La Bibbia alla lettera



Ancora oggi molti sono convinti che, dal momento che nella Bibbia ci sono affermazioni che nel corso degli anni sono state smentite dalle nuove scoperte scientifiche, tutto ciò che vi è scritto, quindi anche quelle parti non riconducibili alla descrizione di fenomeni naturali, è frutto unicamente della fantasia dei suoi autori e che in nessun caso questo libro possa essere il frutto dell’ispirazione divina di una verità che poi, in certi passi, è stata tradotta in forma mitica secondo un consolidato genere letterario molto in uso all’epoca.

Troppo nota è la vicenda di Galileo Galilei il quale, affermando il movimento della Terra introno al Sole secondo la teoria copernicana che in quegli anni si andava affermando contro la vecchia visione tolemaica sposata dalla Chiesa, fu processato dall’Inquisizione e costretto ad abiurare.

Anche il racconto della Genesi, il primo libro della Bibbia, che parla della creazione è bersaglio di attacchi, perché apparentemente si esprime in termini totalmente antievoluzionistici, da parte di chi lo vuole interpretare, in maniera assolutamente arbitraria e sconsiderata, esclusivamente “alla lettera” ignorando o facendo finta di ignorare che non ci si trova davanti a un trattato scientifico ma al libro sacro di due religioni. Eppure basterebbe leggere qualche rigo per capire la forma mitica del racconto: dove si dice “E fu sera e fu mattina: primo giorno”  è inequivocabilmente chiaro che l’autore si serve di termini accessibili al lettore per chiarire concetti altrimenti inesprimibili; è ovvio che al momento della creazione non ha senso parlare di sera, mattina e giorno, non ci vuole un genio per capirlo.
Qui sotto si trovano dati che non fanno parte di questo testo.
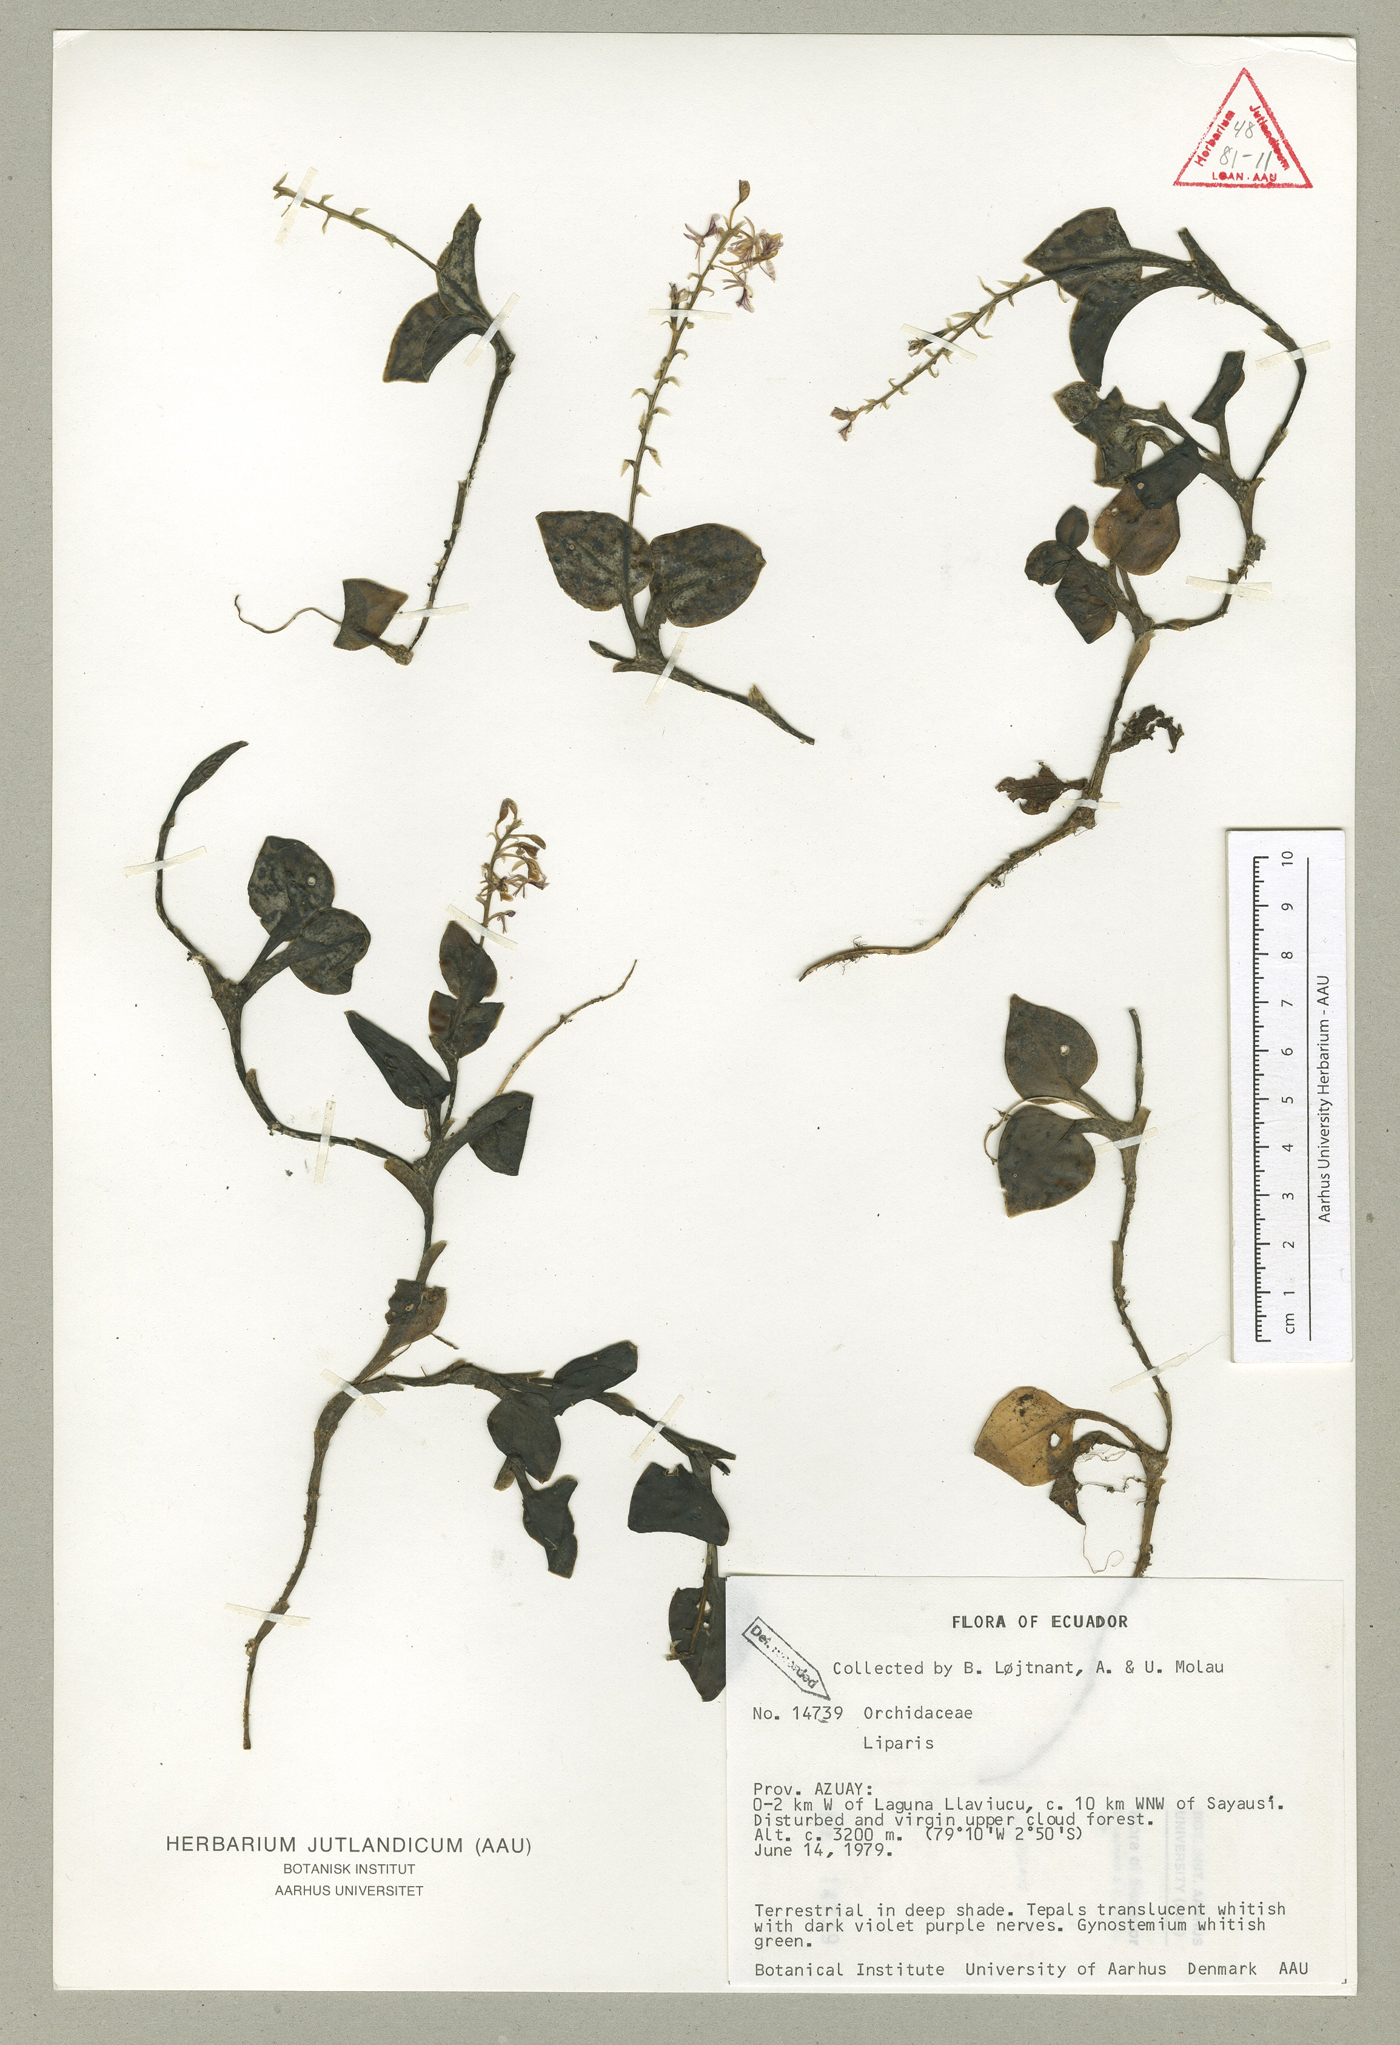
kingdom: Plantae
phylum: Tracheophyta
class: Liliopsida
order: Asparagales
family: Orchidaceae
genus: Liparis
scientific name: Liparis elegantula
C’è poi chi crede che solo negli ultimi anni la Chiesa abbia fatto marcia indietro rivedendo certe posizioni oltremodo conservatrici ormai insostenibili e confutate dalle moderne visioni scientifiche ma anche questa opinione è frutto di una più o meno inconsapevole ignoranza. Basta leggere quanto scriveva Agostino di Ippona (Sant’Agostino) nel quinto secolo (milleduecento anni prima di Galileo) in un’opera emblematicamente intitolata “De Genesi ad litteram”  (Sull’interpretazione letterale della Genesi); in essa l’autore pone l’accento sul fatto che non è bene che cristiani presuntuosi si permettano di affermare che tutto ciò che si trova scritto nella Bibbia sia da interpretare alla lettera rischiando non solo di fare la figura dei ridicoli ma di screditare la loro stessa fede. Oggi questa opera di discredito non è fatta più tanto da cristiani presuntuosi ma da non credenti convinti di poter dimostrare le loro idee, ma il senso non cambia: già milleseicento anni fa c’era chi invitava alla giusta interpretazione del nostro libro sacro.
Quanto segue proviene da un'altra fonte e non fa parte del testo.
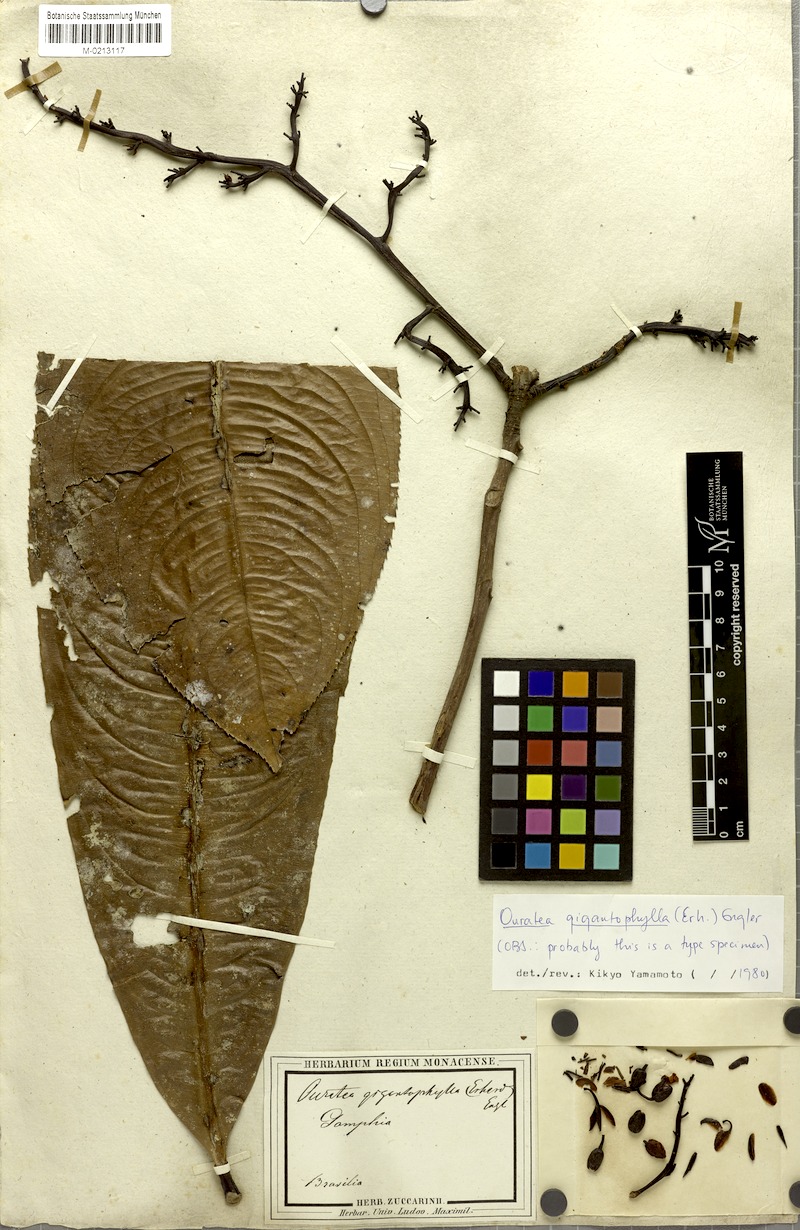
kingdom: Plantae
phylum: Tracheophyta
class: Magnoliopsida
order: Malpighiales
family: Ochnaceae
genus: Ouratea
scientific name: Ouratea gigantophylla
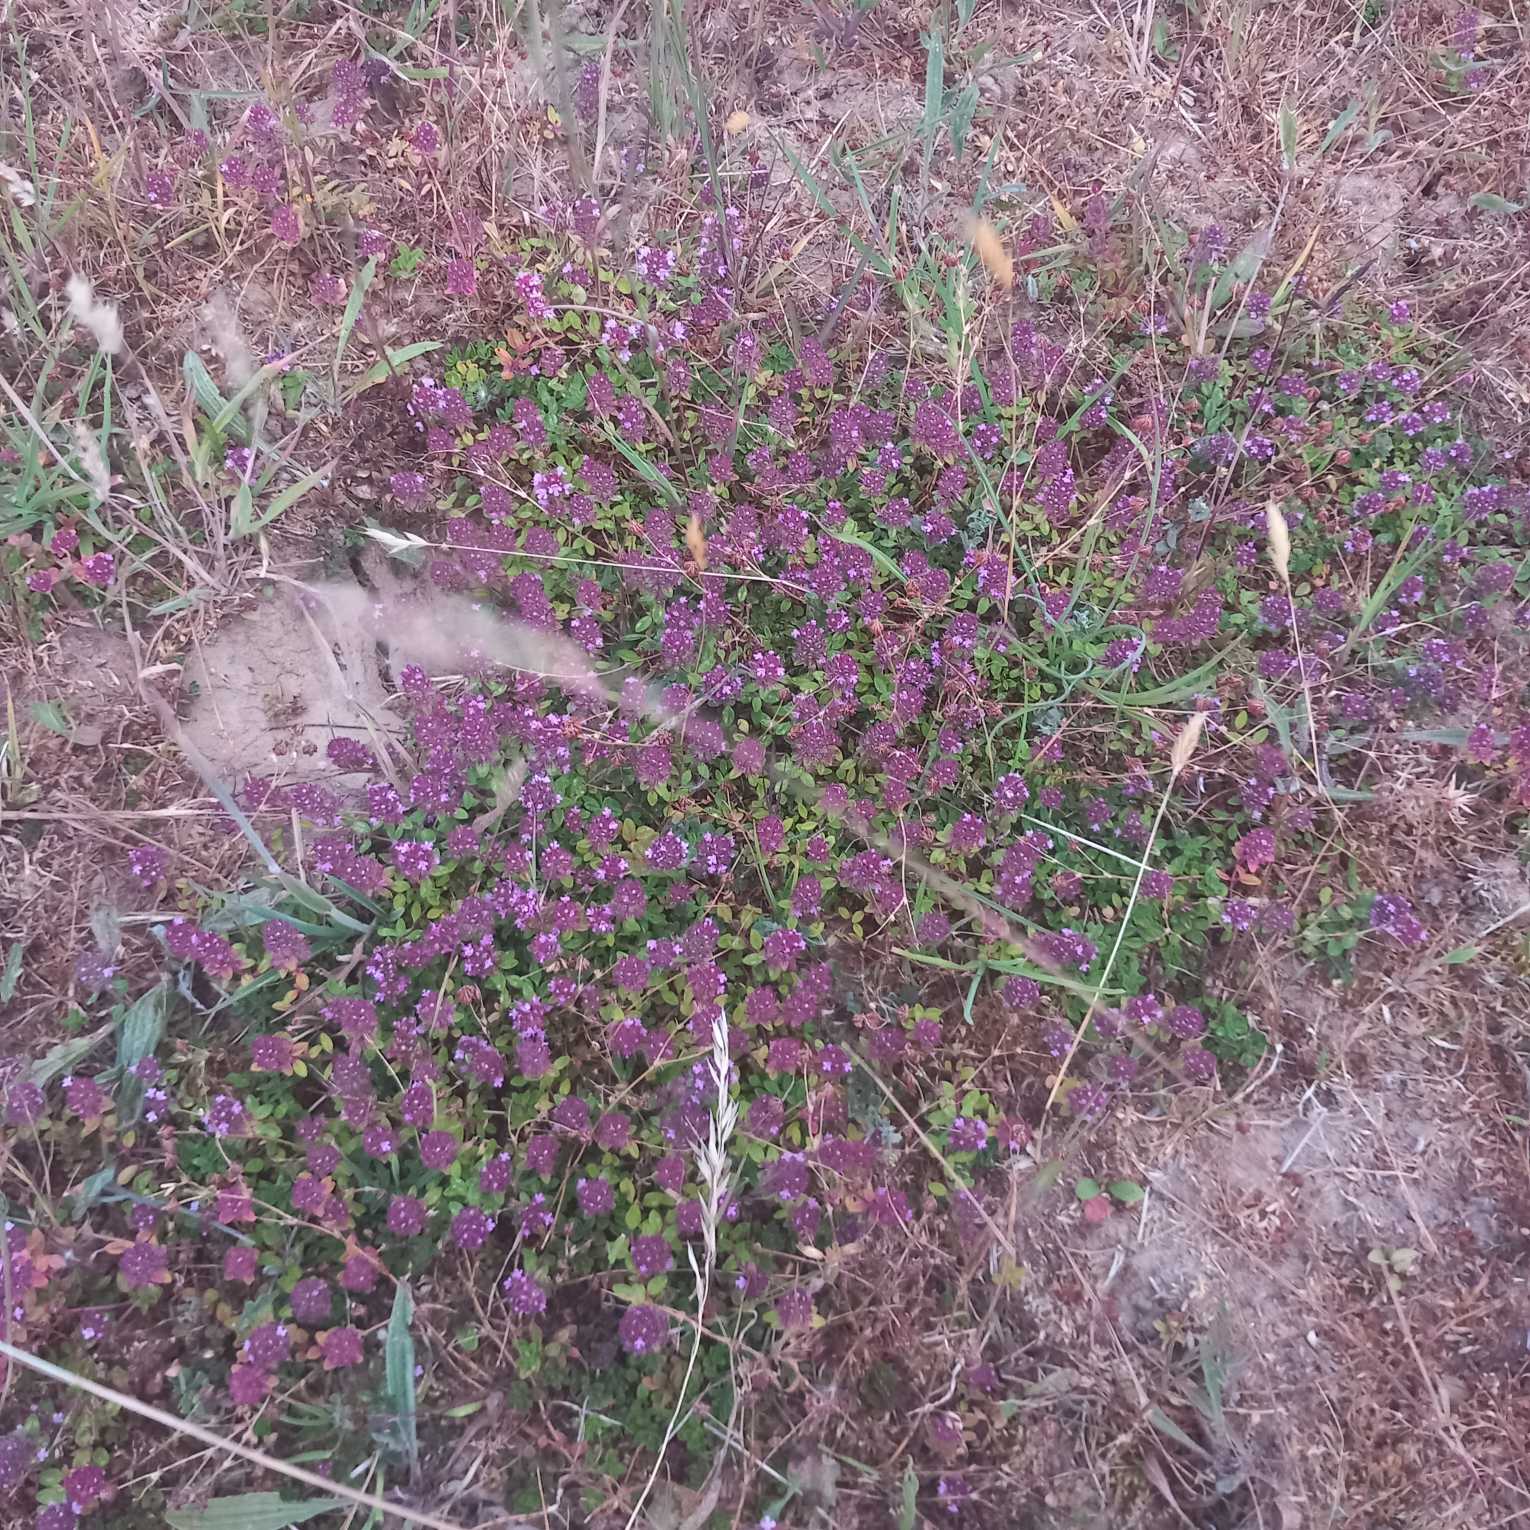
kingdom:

Dal momento che si è parlato di Galileo Galilei, voglio chiudere con una considerazione: la disputa tra lo scienziato pisano e l’inquisizione guidata dal Cardinale Roberto Bellarmino (lo stesso che anni prima aveva condannato Giordano Bruno) non era affatto uno scontro tra ateismo e fede, dal momento che Galileo era un credente convinto soltanto del fatto che certe teorie fossero giuste e altre sbagliate senza però mai mettere in discussione le verità di fede della Bibbia. Il fatto quindi che l’ateismo abbia sfruttato questi argomenti per sostenere le proprie argomentazioni è solo una interpretazione “a proprio uso e consumo”. Naturalmente tutto ciò non vuole essere una condanna di chi non crede ne un modo per dire che tra fede e ateismo non vi può essere un terreno di confronto purché, da entrambe le parti, vi siano una buona conoscenza, sincera volontà di interloquire e onestà intellettuale.